▸ BRIEF
Show every line in the records below that contains the string "allowEdgeOverflow", copying each line in full. Case counts.

▸ SOURCE MATERIAL
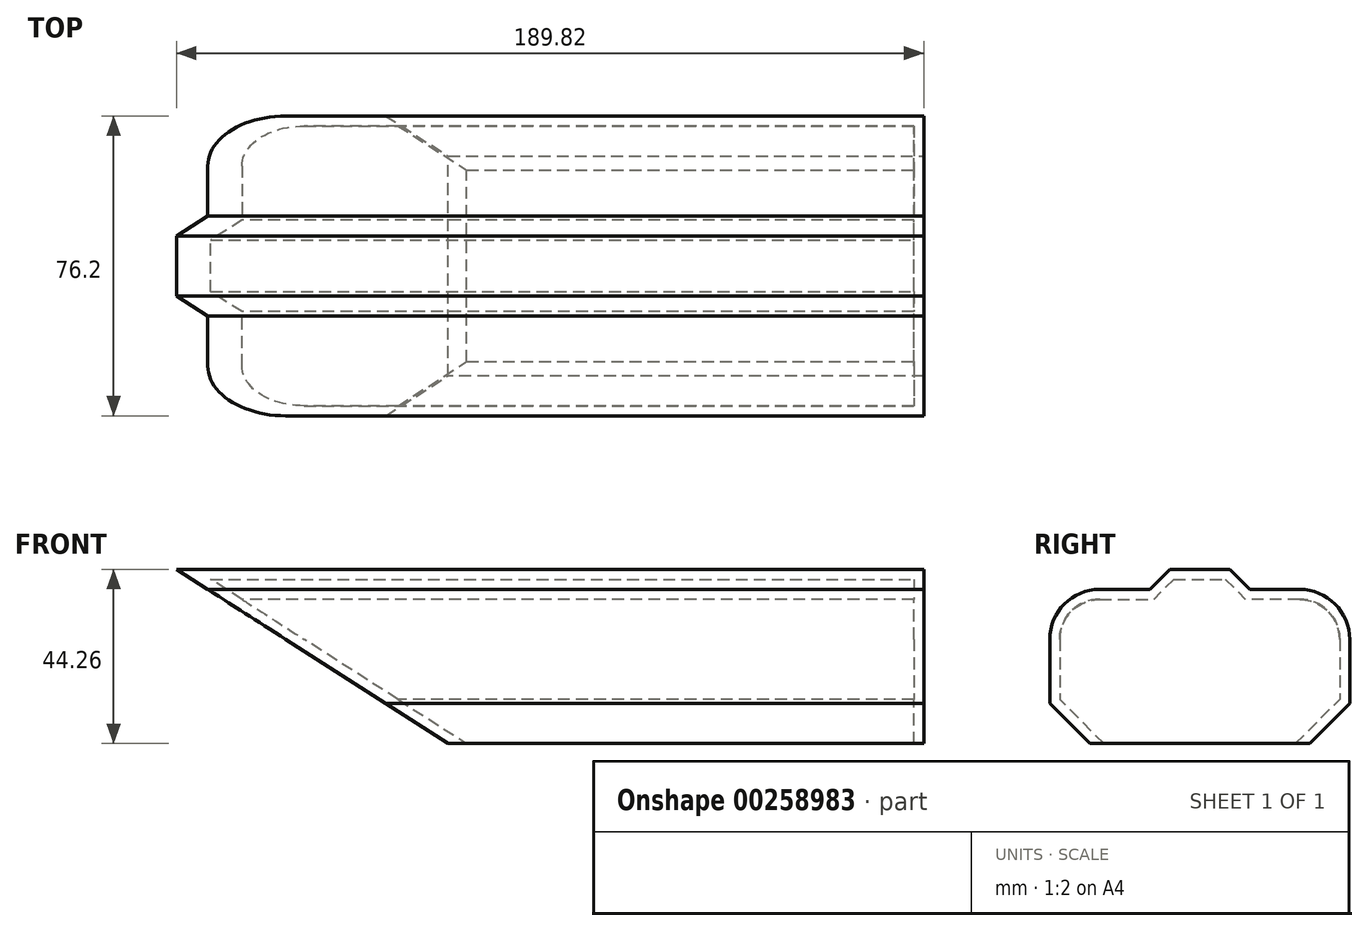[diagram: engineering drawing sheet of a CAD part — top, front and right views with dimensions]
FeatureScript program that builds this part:
annotation { "Feature Type Name" : "Feature", "Feature Type Description" : "" }
export const myFeature = defineFeature(function(context is Context, id is Id, definition is map)
    precondition{}
    {
        {
            var Q0;
            Q0=qCreatedBy(makeId("Front.planeOp"),FACE);
            var sketch = newSketch(context, id + "F0", { "sketchPlane" : qUnion([Q0])});
            skLineSegment(sketch, "E0", {"start": v(65.97, 12.24) * mm, "end": v(-123.85, 12.24) * mm});
            skLineSegment(sketch, "E1", {"start": v(65.97, 12.24) * mm, "end": v(65.97, -32.02) * mm});
            skLineSegment(sketch, "E2", {"start": v(65.97, -32.02) * mm, "end": v(-54.85, -32.02) * mm});
            skLineSegment(sketch, "E3", {"start": v(-54.85, -32.02) * mm, "end": v(-123.85, 12.24) * mm});
            skSolve(sketch);
        }
        {
            var Q0;
            Q0=makeQuery(id+"F0.imprint","IMPRINT",FACE,{"disambiguationData":[TD([[makeQuery(id+"F0.imprint","IMPRINT",EDGE,{"derivedFrom":sQuery(id+"F0.wireOp",EDGE,"E0")}),1.0]])]});
            var Q1;
            Q1 = qSketchRegion(id + "F0", true);
            extrude(context, id + "F1", {"entities" : qUnion([Q0, Q1]), "depth" : 25.4 * mm});
        }
        {
            var Q0;
            Q0=makeQuery(id+"F1.opExtrude","CAP_EDGE",EDGE,{"disambiguationData":[OSD([sQuery(id+"F0.wireOp",EDGE,"E0")])],"isStart":false});
            chamfer(context, id + "F2", {"entities" : qUnion([Q0]), "width" : 5.08 * mm, "tangentPropagation" : true});
        }
        {
            var Q0;
            Q0=makeQuery(id+"F1.opExtrude","CAP_EDGE",EDGE,{"disambiguationData":[OSD([sQuery(id+"F0.wireOp",EDGE,"E0")])],"isStart":true});
            chamfer(context, id + "F3", {"entities" : qUnion([Q0]), "width" : 5.08 * mm, "tangentPropagation" : true});
        }
        {
            var Q0;
            Q0=makeQuery(id+"F1.opExtrude","CAP_FACE",FACE,{"disambiguationData":[OSD([sQuery(id+"F0.wireOp",EDGE,"E0"),sQuery(id+"F0.wireOp",EDGE,"E1"),sQuery(id+"F0.wireOp",EDGE,"E2"),sQuery(id+"F0.wireOp",EDGE,"E3")])],"isStart":true});
            extrude(context, id + "F4", {"entities" : qUnion([Q0]), "operationType" : NewBodyOperationType.ADD, "depth" : 25.4 * mm});
        }
        {
            var Q0;
            Q0=makeQuery(id+"F1.opExtrude","CAP_FACE",FACE,{"disambiguationData":[OSD([sQuery(id+"F0.wireOp",EDGE,"E0"),sQuery(id+"F0.wireOp",EDGE,"E1"),sQuery(id+"F0.wireOp",EDGE,"E2"),sQuery(id+"F0.wireOp",EDGE,"E3")])],"isStart":false});
            extrude(context, id + "F5", {"entities" : qUnion([Q0]), "operationType" : NewBodyOperationType.ADD, "depth" : 25.4 * mm});
        }
        {
            var Q0;
            Q0=makeQuery(id+"F4.opExtrude","CAP_EDGE",EDGE,{"disambiguationData":[OSD([sQuery(id+"F0.wireOp",EDGE,"E2")])],"isStart":false});
            chamfer(context, id + "F6", {"entities" : qUnion([Q0]), "width" : 10.16 * mm, "tangentPropagation" : true});
        }
        {
            var Q0;
            Q0=makeQuery(id+"F5.opExtrude","CAP_EDGE",EDGE,{"disambiguationData":[OSD([sQuery(id+"F0.wireOp",EDGE,"E2")])],"isStart":false});
            chamfer(context, id + "F7", {"entities" : qUnion([Q0]), "width" : 10.16 * mm, "tangentPropagation" : true});
        }
        {
            var Q0;
            Q0=makeQuery(id+"F4.opExtrude","CAP_EDGE",EDGE,{"disambiguationData":[OSD([sQuery(id+"F0.wireOp",EDGE,"E0"),sQuery(id+"F0.wireOp",EDGE,"E1"),sQuery(id+"F0.wireOp",EDGE,"E2"),sQuery(id+"F0.wireOp",EDGE,"E3")])],"isStart":false});
            fillet(context, id + "F8", {"entities" : qUnion([Q0]), "radius" : 12.7 * mm, "tangentPropagation" : true, "allowEdgeOverflow" : false});
        }
        {
            var Q0;
            Q0=makeQuery(id+"F5.opExtrude","CAP_EDGE",EDGE,{"disambiguationData":[OSD([sQuery(id+"F0.wireOp",EDGE,"E0"),sQuery(id+"F0.wireOp",EDGE,"E1"),sQuery(id+"F0.wireOp",EDGE,"E2"),sQuery(id+"F0.wireOp",EDGE,"E3")])],"isStart":false});
            fillet(context, id + "F9", {"entities" : qUnion([Q0]), "radius" : 12.7 * mm, "tangentPropagation" : true, "allowEdgeOverflow" : false});
        }
        {
            var Q0;
            {var subQ0=sQuery(id+"F0.wireOp",EDGE,"E2");Q0=makeQuery(id+"F5.boolean.opBoolean","MERGE",FACE,{"derivedFrom":[makeQuery(id+"F4.boolean.opBoolean","MERGE",FACE,{"derivedFrom":[makeQuery(id+"F1.opExtrude","SWEPT_FACE",FACE,{"disambiguationData":[OSD([subQ0])]}),makeQuery(id+"F4.opExtrude","SWEPT_FACE",FACE,{"disambiguationData":[OSD([subQ0])]})]}),makeQuery(id+"F5.opExtrude","SWEPT_FACE",FACE,{"disambiguationData":[OSD([subQ0])]})]});}
            shell(context, id + "F10", {"entities" : qUnion([Q0]), "thickness" : 2.54 * mm});
        }
    });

▸ WORKED ANSWER
            fillet(context, id + "F8", {"entities" : qUnion([Q0]), "radius" : 12.7 * mm, "tangentPropagation" : true, "allowEdgeOverflow" : false});
            fillet(context, id + "F9", {"entities" : qUnion([Q0]), "radius" : 12.7 * mm, "tangentPropagation" : true, "allowEdgeOverflow" : false});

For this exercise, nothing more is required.